We extracted two logs from these smart contracts with our framework and implementation⁵. The genesis log stems from the first 3000 blocks after creation of the smart contract at block 4605167. The everyday log is based on log entries from a random block range containing 13000 blocks, starting from block 6605100. In both cases, we only extracted information about the lifecycle process of the cats. Thus, we grouped all process instances in the same log and the ID of a cat is used as the process instance ID, i.e., the lifecycle of each cat is viewed as an independent process instance. Moreover, each log entry is mapped to individual events. Per auction and transfer-related log entry, we created one event in the trace of the cat represented by the tokenId. The birth and pregnant log entries involve multiple cats (matronId, sireId, kittyId) and are hence mapped to events in each cat’s lifecycle. Note that choosing the pid, piid and eid-values is critical and a general concern for process analytics, on blockchain data or otherwise. For example, in our case study, we take the viewpoint of an individual kitty, but this may not be suitable for analysing the complete population. To generate different views, our framework allows analysts to materialize their choice of identity attributes in the manifest, and for some applications multiple manifests with different choices might be required to obtain the desired views.

Fig. 5.

Directly-Follows Graphs (DFGs) generated using ProM from both logs

We mined the extracted event flows from both logs as depicted in Fig. 5. Figure 5a shows that the developer started with two kitties initially, and bred them 3000 times for bootstrapping the game. The behavior during the everyday use Fig. (5b) shows considerably more variation and includes all types of events.

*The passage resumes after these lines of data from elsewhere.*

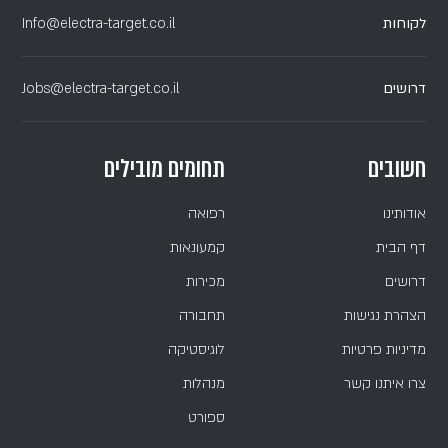
לקוחות
Info@electra-target.co.il
דרושים
Jobs@electra-target.co.il
חשובים
תחומים מובילים
אודותינו
רפואה
דף הבית
קמעונאות
דרושים
מכירות
הצהרת נגישות
תחבורה
מדיניות פרטיות
לוגיסטיקה
צרו איתנו קשר
מנהלות
ספורט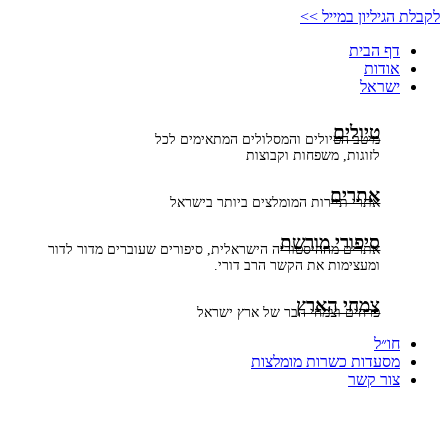
דלג
לקבלת הגיליון במייל >>
לתוכן
דף הבית
אודות
ישראל
טיולים
מיטב הטיולים והמסלולים המתאימים לכל
לזוגות, משפחות וקבוצות
אתרים
אתרי תיירות המומלצים ביותר בישראל
סיפורי מורשת
אתרים מההיסטוריה הישראלית, סיפורים שעוברים מדור לדור
ומעצימות את הקשר הרב דורי.
צמחי הארץ
פרחים וצמחי הבר של ארץ ישראל
חו״ל
מסעדות כשרות מומלצות
צור קשר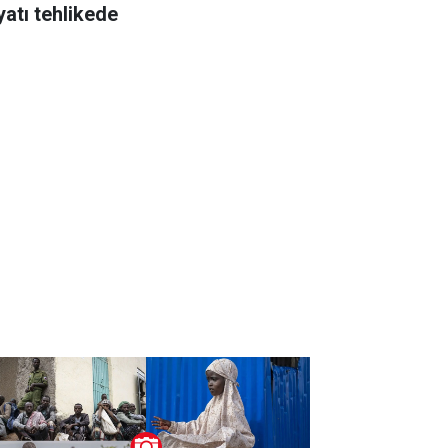
yatı tehlikede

While we could delve into a deep analysis of kitty behaviour, the purpose of the case study in this paper was to test if the proposed framework can be applied to existing smart contracts – which we deem to be the case. We successfully extracted event logs, stored them in the XES format, and loaded them for analysis in both ProM and Disco.

5 Conclusion and Discussion

In this paper, we addressed the problem of applying process mining to smart contracts and focused on extracting meaningful event data from blockchain systems, in particular from Ethereum transaction logs. Our proposed framework includes (i) the manifest specification for defining transformation rules that are automatically validated; (ii) the extractor that transforms log entries from a transaction log to XES logs; and (iii) the generator that produces high-level logging functionality for user-defined DApps. We showed that the generator produces logging functionality adhering to the log entries and data compression rules from the manifest. Further, we successfully applied the extractor to logs created from generated code, as well as logs from a pre-existing, long running and heavily used DApp, demonstrating its broad applicability.

There are a few limitations that impact the applicability of our framework. First, we focused on Ethereum and disregarded other blockchain systems which might use different logging mechanisms, potentially requiring a generalization of our framework. Second, our framework only offers a certain set of functionality; e.g., there are currently five types of value builders; complex conditions for filtering attributes and elements are not supported; and we do not fully support the low-level logging interface. While this emphasizes the need for further generalization, we also plan to improve the extensibility of the framework and to release it as open source, enabling users to adapt it to their needs. Further, process mining can be used for many purposes; here we only used it for exploration of the data, to demonstrate the feasibility of our framework. In future work, we will apply the tool to more use cases and purposes.